Is there an athletic advantage to being transgender?

Allowing transgender athletes to compete against cisgender athletes could be unfair

President Joe Biden signed an executive order in January that will allow transgender athletes to compete based on the gender they identify as rather than their biological gender. While this is an amazing feat for the transgender community, it could be unfair to cisgender athletes.

How transgender athletes competing alongside cisgender athletes is approached varies based on the state and the athletic level. The Kansas State High School Activities Association states the school is responsible to determine the appropriate gender team for participation by the student. Once this determination is made, the school must notify KSHAA if a student is playing on a team opposite of their birth gender. Students are required to participate in the same gender category in all sports, for the remainder of their scholastic eligibility in grades 7-12.

On March 18 however, the Kansas State Senate passed a bill that will now alter how this is handled. This bill bans transgender athletes in all women’s sports in the state of Kansas, although none of the five transgender athletes in Kansas have ever won a state championship, trans athletes in other states have.

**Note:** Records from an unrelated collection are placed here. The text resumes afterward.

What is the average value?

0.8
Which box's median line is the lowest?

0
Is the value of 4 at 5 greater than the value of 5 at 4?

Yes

The Washington Times recently published a story on two transgender girls in Connecticut who placed 1st and 2nd in an indoor track state competition. The top six competitors in this competition earned a spot in the New England regional competition. One of the cisgender athletes in this competition said she felt this was extremely unfair to her because she felt she would have made it to regionals if the trans athletes were not competing. Along with these two women, there were 15 other trans girls who have won major high school tournaments and championships in multiple sports from 2017 to 2019 reported KMBC.

Competing at the collegiate level as a trans athlete is different from high school in the sense that the decision is up to the NCAA. The NCAA said that to participate in a sport at one of their colleges, the athlete does not need legal recognition that they are transgender. This however does not consider the use of hormones in these athletes. The NCAA only requires the athlete to be on hormones for one year to be eligible for collegiate level athletics.

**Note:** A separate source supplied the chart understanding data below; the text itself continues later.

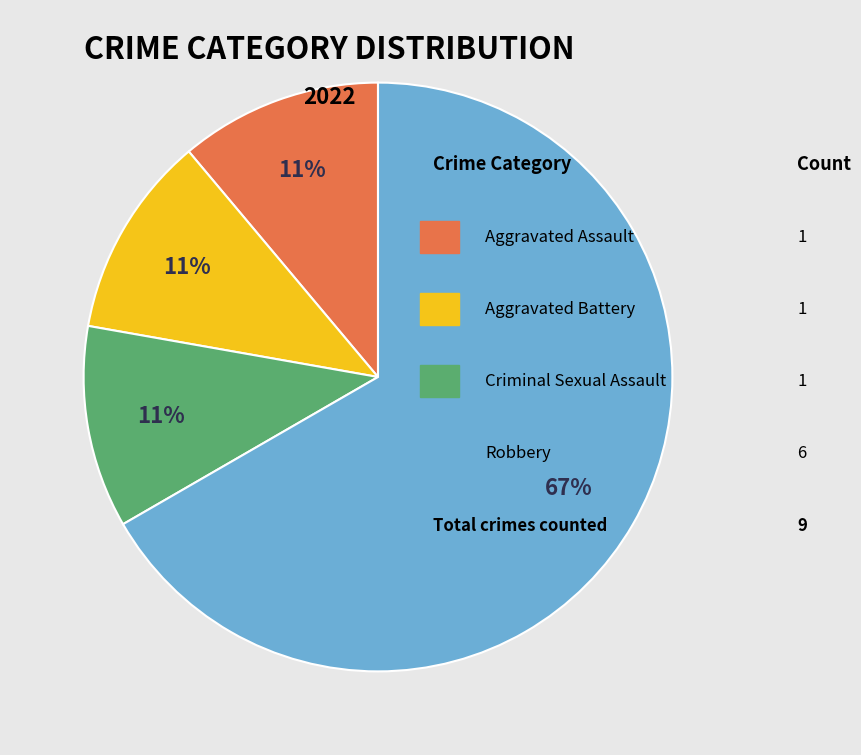

Is there a majority slice in this chart?

Yes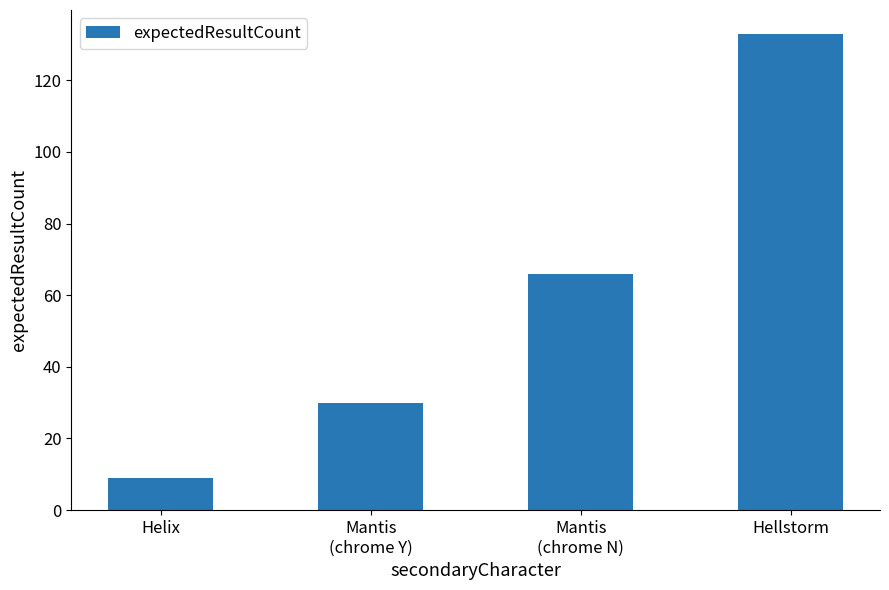

Which has a higher value, Mantis
(chrome N) or Helix?

Mantis
(chrome N)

Letsrun.com published a story in 2019 about Cece Telfer who was the first trans NCAA athlete. She was raised as a male and competed on the Franklin Pierce University men’s track and field team for her first three years of college when she was still identifying as a male. Letsrun.com said as a male, Telfer was a mediocre athlete and was never close to winning any major championships until she was able to compete with women.

According to the article, before Telfer’s sex change her best time 57.34 seconds, only got her 10th place in the competition whereas her best time after the sex change, 57.53 seconds won her a national championship. Letsrun.com said although Telfer was on hormones for the required year, she still retained high levels of testosterone that allowed her to win.

Because Telfer started hormones after puberty, Letsrun.com said she still developed all the typical male characteristics which just heightened her advantage. Research by the Mayo Clinic shows this is true. They said all people born male will still develop male characteristics unless they start hormones before they undergo puberty. Most people who are transgender do not start hormone therapy this early for many different reasons such as parental consent. Because of this, I do not really see how it can be fair for them to compete against biological women.

Biological men, on average, perform ten to twelve percent better than the female equivalent in athletics, according to a study done by Duke University School of Law. Duke said this is because men generally are taller, have greater testosterone levels and higher muscle mass.

In the process of transitioning the testosterone levels are reduced which does suppress the muscle mass but a study from the University of California San Fransisco on transgender care shows these muscles are still able to grow back to the former size and one’s height is not altered during the transitioning process. This means that if a transgender woman and a biological woman did the same weight routine the trans woman would gain muscle and strength much faster than the biological woman.

An example of this would be from a story published by The Washington Post in 2019. Mary Gregory, a transgender woman who had been on hormones for one year, entered a weightlifting competition as a woman and won the whole thing and set multiple world records. She was later stripped of her title due to the fact that it was unfair that she competed without the competition having any prior knowledge that she was transgender, said Paul Bossi, the president of 100% Raw Powerlifting Federation.

In the same article by The Washington Post, two former Olympic athletes agreed that while the feelings of trans athletes do matter, sports should be about the biology of a person rather than ideology.

When taking biology into consideration, having trans women compete against cisgender women is unfair and threatening to the integrity of women’s sports at all levels.